Overall, in an integrative manner the post-prandial hormone profiles observed after the procedures suggest that SADI-S as compared to BPD-DS, which leads to higher GLP-1 and glucagon excursions, could promote an enhanced “anti-obesity” hormone response, as these hormones are known to induce weight loss by decreasing appetite or increasing energy expenditure. Yet, the clinical outcomes observed after the two surgical techniques are comparable [5, 6], therefore the decrease in absorption capacity induced by BPD-DS could be sufficient to allow similar weight loss despite not being achieved by the same mechanisms.
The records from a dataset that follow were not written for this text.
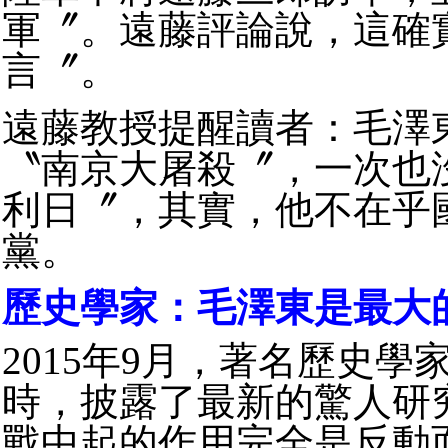
軍〞。遠藤評論說，這確
言〞。
遠藤教授提醒讀者：毛澤
〝南京大屠殺〞，一次也
利日〞，其實，他不在乎
黨。
歷史學家：毛澤東是最大
2015年9月，著名歷史
時，披露了最新的驚人研
戰中起的作用完全是反動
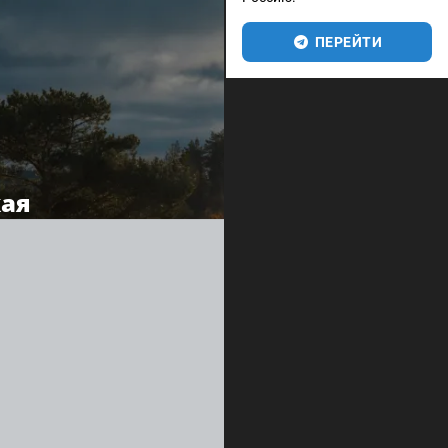
ПЕРЕЙТИ
кая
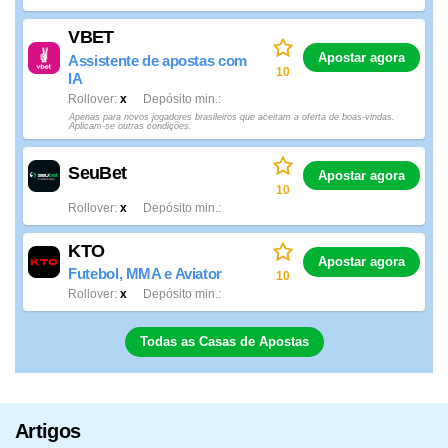
VBET
Apostar agora
Assistente de apostas com
10
IA
Rollover
x
Depósito min.
Apenas para novos jogadores brasileiros que aceitam a oferta de boas-vindas.
Aplicam-se outras condições.
SeuBet
Apostar agora
10
Rollover
x
Depósito min.
KTO
Apostar agora
Futebol, MMA e Aviator
10
Rollover
x
Depósito min.
Todas as Casas de Apostas
Artigos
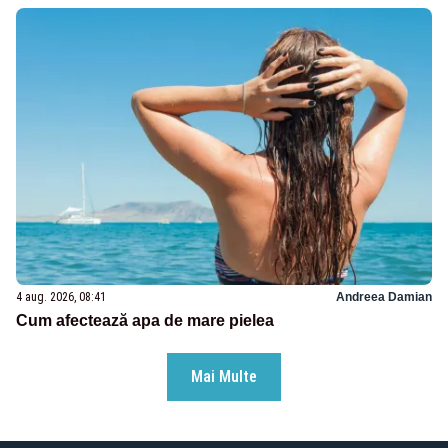
4 aug. 2026, 08:41
Andreea Damian
Cum afectează apa de mare pielea
Mai Multe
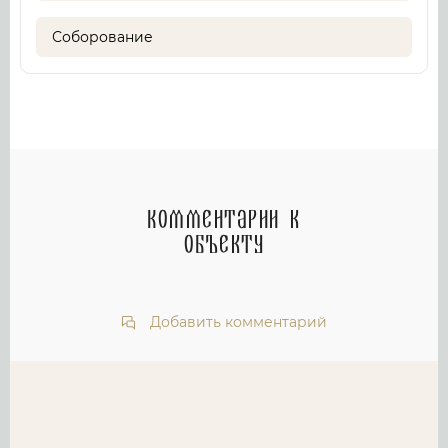
Соборование
Комментарии к
объекту
Добавить комментарий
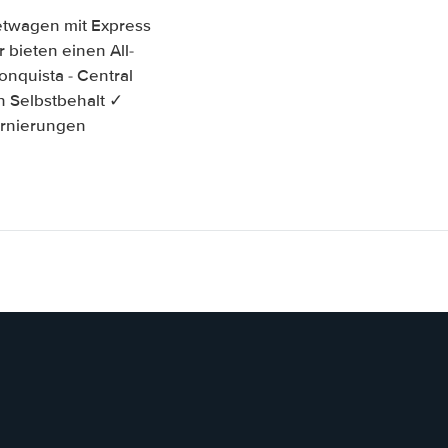
ietwagen mit Express
 bieten einen All-
nquista - Central
n Selbstbehalt ✓
ornierungen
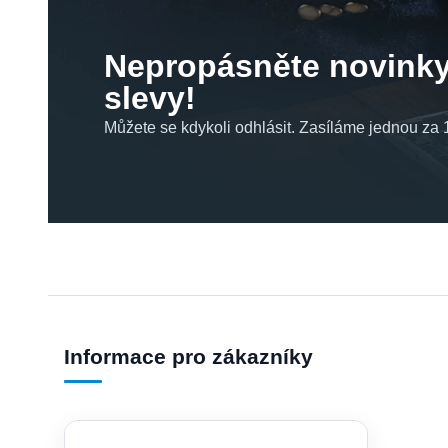
Nepropásněte novinky
slevy!
Můžete se kdykoli odhlásit. Zasíláme jednou za 1
Informace pro zákazníky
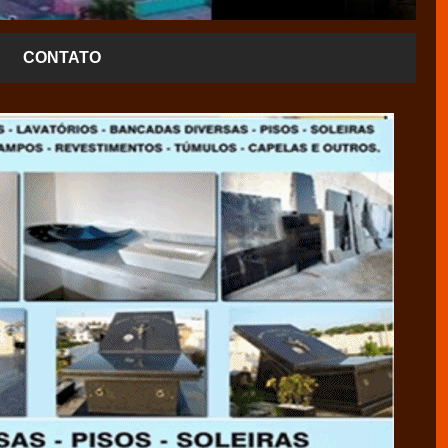
CONTATO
Furthermore, from a clinical perspective it is tempting to extrapolate whether the different glycaemic excursion curve and parallel hormone responses could be translated into improved glycaemic outcomes after bariatric surgery interventions. Type 2 diabetes is well-known to be a progressive disease, starting far before the clinical diagnosis that typically progresses from insulin resistance with preserved glycaemic homeostasis, to pre-diabetes and then to established disease with impaired fasting and postprandial glucose control, as the pancreatic reserve declines [40, 41]. The post-prandial response observed after BPD-DS and SADI-S may suggest that the later procedure could be advantageous in patients with insulin resistance, pre-diabetes and diabetes in earlier stages of the disease with reasonable pancreatic reserve, while BPB-DS is likely to perform better in those patients with more advanced stages of the disease. However, this is a speculative working hypothesis that needs to be formally confirmed by a randomized clinical trial to compare the long-term outcomes of BPD-DS and SADI-S in patients with different degrees of pancreatic functional reserve. In this study the fasting and postprandial hormone profiles of subjects submitted to SADI-S and BPD-DS were assessed for the very first time in a patient population without prior or current diabetes diagnosis. These preliminary findings provide important clues into the endocrine mechanisms underlying the weight loss and metabolic effects of these procedures. Yet, before these findings can be extrapolated into a broad patient population, these results need to be validated in patients characterized in further detail, as we must acknowledge the limitation of relying on crude measurement tools, such as HOMA-IR and HOMA-B that were used to assess insulin sensitivity and pancreatic function when compared to the gold standard hyperinsulinaemic-euglycaemic clamp [42, 43]. Besides that, a comprehensive evaluation of these hormonal dynamics not only at a single time point after surgery, both also before surgery and at different time-points after surgery along the weight loss process until stabilization would unquestionably be further.

Conclusion

The post-prandial hormone secretion profiles of subjects who underwent SADI-S are characterized by higher levels of glucose, GLP-1, glucagon, insulin and C-peptide, when compared to BPD-DS. These data show that despite having apparently similar clinical outcomes, the endocrine mechanisms underlying the weight loss and metabolic effects of the two surgical procedures are potentially different. Moreover, in future the hormonal profile likely to be achieved after BPD-DS or SADI-S could be taken into account to obtain personalized post-bariatric outcomes depending of the patient glycaemic status and pancreatic reserve to improve clinical outcomes.